En la ficción, Val (Regina Casé) no es solo la sirvienta, sino fundamentalmente el ama de cría, la “segunda madre” de Fabinho, el hijo único (también) de los señores. La película empieza contándose desde su punto de vista, con esas rutinas y servidumbres heredadas de la época colonial, y asumidas naturalmente por Val. Más que Arriba y abajo, la estructura de clases se expresa con la dicotomía espacial interior/ exterior: Val escucha la discusión de Fabinho con sus padres detrás de la puerta de la cocina, desde el jardín de la piscina, Val le pide a otra empleada doméstica que se arrime a una escalera y le cuente lo que está haciendo su hija en la habitación de invitados… Los espacios de los señores son amplios y están excluidos al disfrute del servicio; los empleados de hogar se reúnen en la cocina cuando los señores no están, o en los umbrales de las residencias, y la propia Val duerme en un cuartucho sin apenas ventilación. Pero cuando en la casa irrumpe Jessica, cual personaje pasoliniano, esa aparente paz doméstica se resquebraja, pues empieza a ocupar espacios y afectos que por condición le están vedados.

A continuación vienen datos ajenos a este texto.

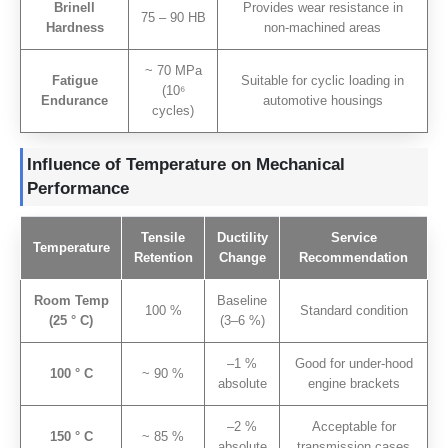
Brinell
Provides wear resistance in
75 – 90 HB
Hardness
non-machined areas
~ 70 MPa
Fatigue
Suitable for cyclic loading in
(10
⁶
Endurance
automotive housings
cycles
)
Influence of Temperature on Mechanical
Performance
Tensile
Ductility
Service
Temperature
Retention
Change
Recommendation
Room Temp
Baseline
100 %
Standard condition
(25 ° C)
(3–6 %)
–1
%
Good for under-hood
100 ° C
~ 90 %
absolute
engine brackets
–2
%
Acceptable for
150 ° C
~ 85 %
absolute
transmission cases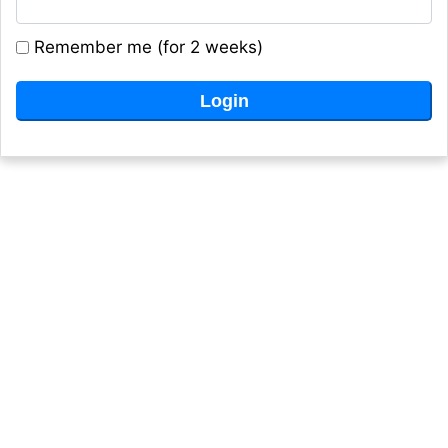
Remember me (for 2 weeks)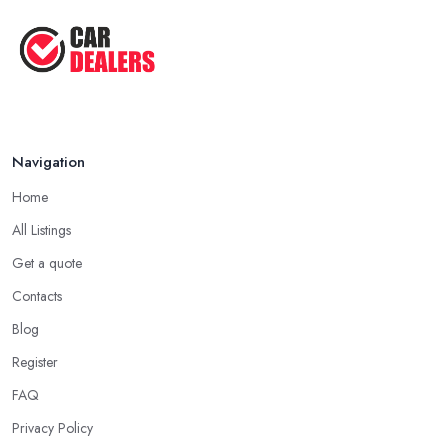
in Horncastle. Going through all online reviews and testimonials
Aug 2022
can also help you a lot in your mission of finding the best
car
Top Five Lowest Emission Cars ...
dealer in Horncastle
. Some good questions you can use
when speaking to your friends and people you know for your
Aug 2022
search of a reliable specialist include:
Do you know someone who has recently purchased a car?
Navigation
Do you know someone really enthusiastic and invested in
vehicles?
Home
Do you know someone working at a car dealership?
All Listings
Look for a Car Dealer in Horncastle with
Experience
Get a quote
Contacts
Well, it does not mean that someone who has recently entered
the market as a car dealership service provider will be awful at
Blog
what they do. However, trusting someone with years of
Register
experience in the field and a lot of knowledge is definitely more
FAQ
enjoyable to know. The longer the car dealership company or
the
car dealer in Horncastle
, the more you will be able to
Privacy Policy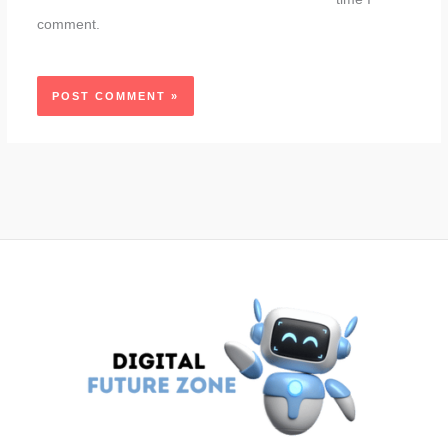
comment.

Muylaert reescribió la película después de que el Partido de los Trabajadores llegara al poder en Brasil. Fue entonces cuando se reformaron algunas leyes laborales que prácticamente erradicaron todo el trabajo doméstico interno. En este sentido, y según la directora brasileña, Jessica sería una metáfora del Brasil post-Lula, una mujer con la fuerza de voluntad suficiente para no doblegarse ante convenciones segregadoras y que no acepta ser tratada como una ciudadana de segunda clase. Su actitud desafiante e ingenua despierta el deseo (en el padre), la animadversión (en la esposa) y la incredulidad (en el joven Fabinho, que la ve como “una creída”), pero sobre todo, desencadena el conflicto dramático con esa mujer que lo ha sacrificado todo, incluso la crianza de su propia hija, por procurarla un futuro mejor. Porque, una vez que en la casa de los señores se restablece el orden, y Jessica es expulsada de esos espacios que todavía permanecen fuera de su alcance, es cuando se completa la evolución del arco dramático de Val en la película, cuando afloran en su conducta sumisa esos actos de rebeldía y autoafirmación tiempo atrás relegados. Mientras, en la casa de sus señores, todo seguirá igual, pero nada será ya lo mismo, tras la visita de Jessica y la toma de conciencia (más familiar que social) de la propia Val.

Pese a que desarrolle el tema de la lucha de clases, y el de los guardeses y sirvientes de manera análoga a filmescomo La nana, Parque Vía, o La ceremonia, el discurso de Una segunda madre no se agota ahí. Tampoco la sensibilidad es la misma a la hora de aproximarse a estos personajes: Brasil es un enorme país que se autoabastece en el terreno social, cultural y audiovisual, de manera un poco aislada al resto de Sudamérica, como hace poco me confesaba la propia directora de foto de esta película, la uruguaya Bárbara Álvarez. Si acaso, lo complejo y lo frondoso de este retrato humano puede despertar la conciencia del espectador en las antípodas, con el cine de Ann Hui, y su película Una vida sencilla.